Exercise description: Output the full listing below exactly, without the pictures.

Source material:
[Start of section]

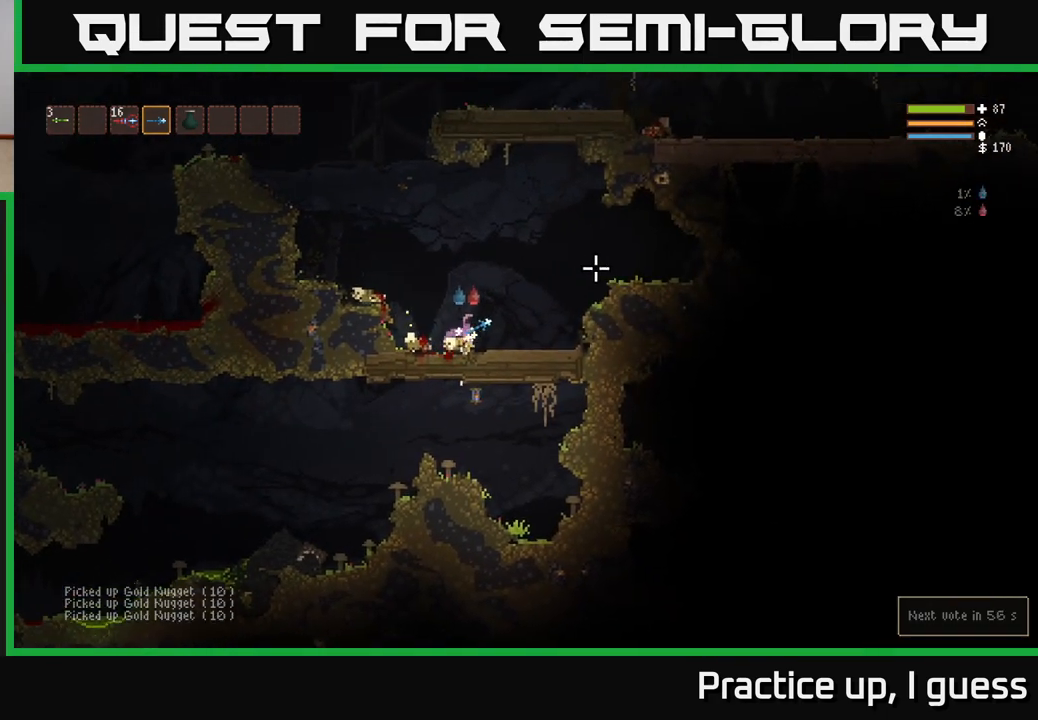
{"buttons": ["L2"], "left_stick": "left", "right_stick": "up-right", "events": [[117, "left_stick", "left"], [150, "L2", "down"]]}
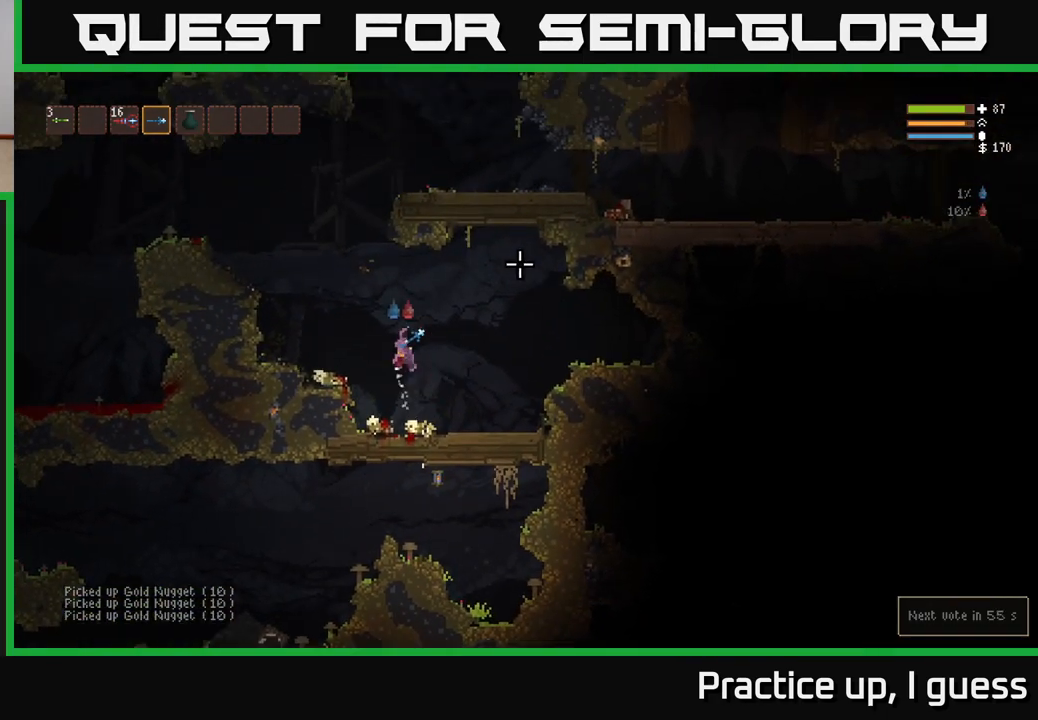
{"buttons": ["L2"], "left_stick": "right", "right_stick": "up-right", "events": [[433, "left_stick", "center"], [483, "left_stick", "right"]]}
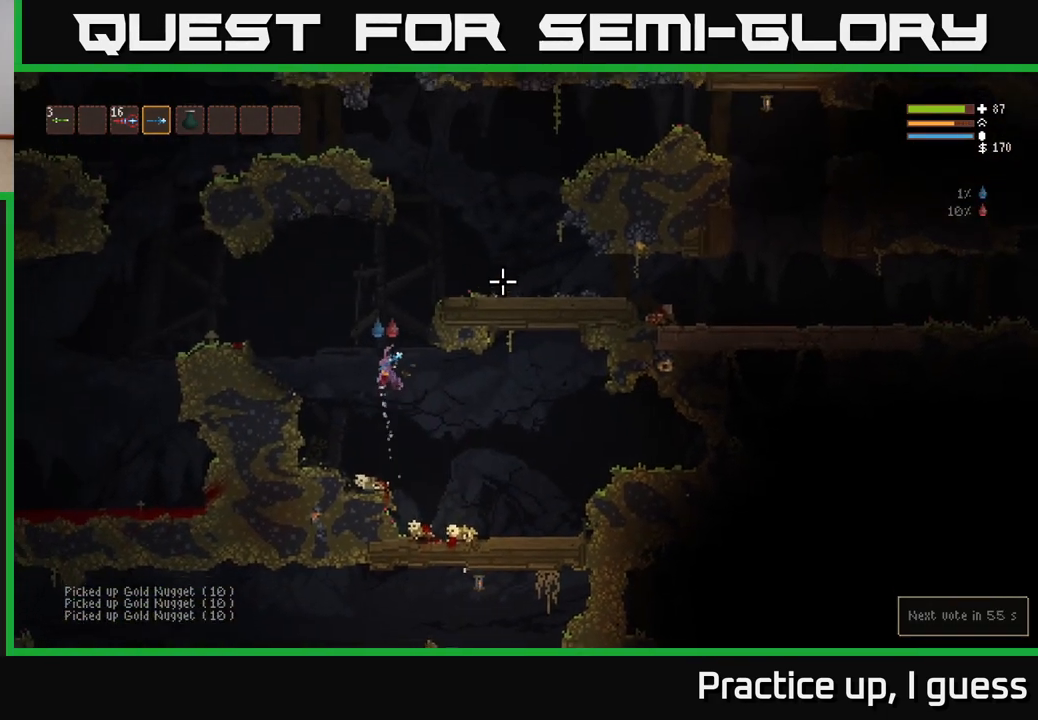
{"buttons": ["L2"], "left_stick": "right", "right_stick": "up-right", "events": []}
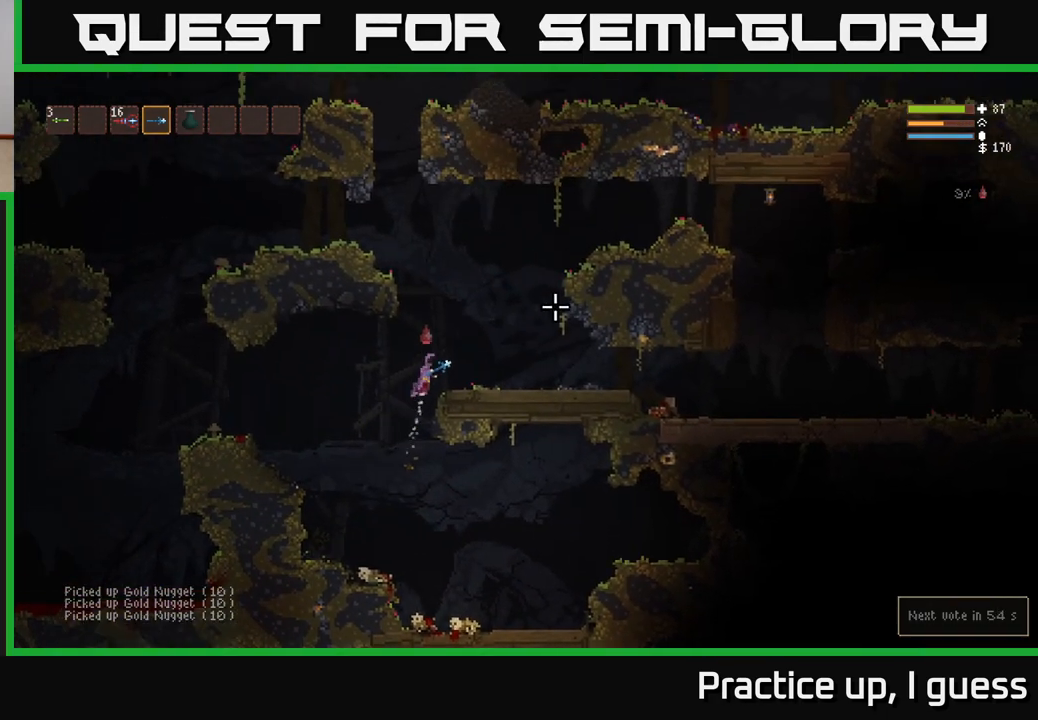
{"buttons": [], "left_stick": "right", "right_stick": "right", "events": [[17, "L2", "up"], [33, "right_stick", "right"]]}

[End of section]

Problem solution:
{"buttons": ["L2"], "left_stick": "left", "right_stick": "up-right", "events": [[117, "left_stick", "left"], [150, "L2", "down"]]}
{"buttons": ["L2"], "left_stick": "right", "right_stick": "up-right", "events": [[433, "left_stick", "center"], [483, "left_stick", "right"]]}
{"buttons": ["L2"], "left_stick": "right", "right_stick": "up-right", "events": []}
{"buttons": [], "left_stick": "right", "right_stick": "right", "events": [[17, "L2", "up"], [33, "right_stick", "right"]]}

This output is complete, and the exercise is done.